Veeam is set to launch Microsoft Copilot into its portfolio at the US “end of summer” 2024 according to its CEO Anand Eswaran. 

The vendor previewed Copilot in Veeam Backup for Microsoft 365 at VeeamOn 2024 earlier this month, which followed the signing of a five-year partnership with Microsoft in March 2024.

Among other initiatives, the agreement aims to integrate Microsoft Copilot into Veeam’s portfolio to provide users with “automated data analysis, cost-effective insights powered by AI and easier data visualisation,” Veeam said.

“…between now and end of summer we’re going to be working through some beta customers, but GA (general availability) for everyone will be end of summer,” Eswaran told CRN Australia, providing an example of how Copilot will help Veeam users.

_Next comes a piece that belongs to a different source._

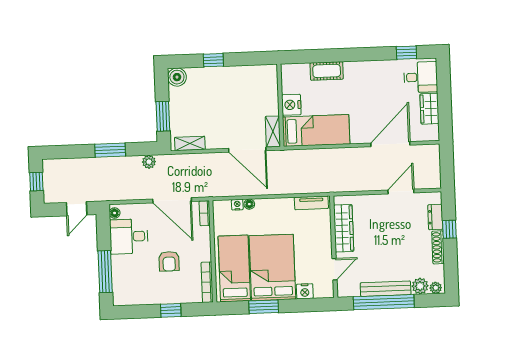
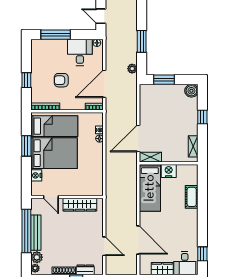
shelving: (190, 143) -> (193, 146), moved
tv unit: (311, 203) -> (99, 182), removed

“Instead of the work you need to do to figure out who are the users who are unprotected and all of that, if you just say ‘find the unprotected users and go make sure that they are being protected and backed up in the right way’…Copilot does it for you.”

“You’re not just asking for a recommendation then how to go action it, it actually actions it for you.”

Partners and customers weigh in

Australian Veeam user Darren Warner, head of technology at McGrath Estate Agents, told CRN Australia that he doesn’t see a use for Copilot in Veeam. 

“I’m not managing things day to day; I’ve never actually had a backup fail in Veeam data cloud, so I don’t need to ask AI what failed today,” he said.

“I was thinking as I was sitting there [watching the Copilot demo at VeeamOn]…what would I use it for?”

Eswaran, however, said that “probably 80 percent of customers came to me asking if they could get it now” following his keynote address at VeeamOn, adding there’s a need for Copilot in Veeam as he’s seen “the technical depth of the users actually slightly decrease” over the last few years.

David Small, CTO of Auckland-based Veeam partner Softsource vBridge, told CRN Australia the firm hasn’t received requests to use Copilot for backups, but he sees the benefit of integrating AI into Veeam’s solutions.

“We’ve had a lot of exposure with the Microsoft Copilot suite and we’ve found the same thing, which I think we’ll find with Veeam; straight off the cuff, people don’t actually feel there’s much value in it, but once they get trained and they know how to talk and ask the right questions of the AI environment, the data and the information back is quite extensive,” he said.

“Being able to narrow down the backups that have failed last night without having to log into a backup server…if you can bring that to a Copilot type AI assistant and say ‘find me this information and from the last 24 hours,’ it can surface that up within seconds which would normally take you half an hour or maybe an hour to do.”

Velvet-Belle Templeman, who contributed to this article, travelled to Fort Lauderdale, Florida as a guest of Veeam to report on the VeeamON conference.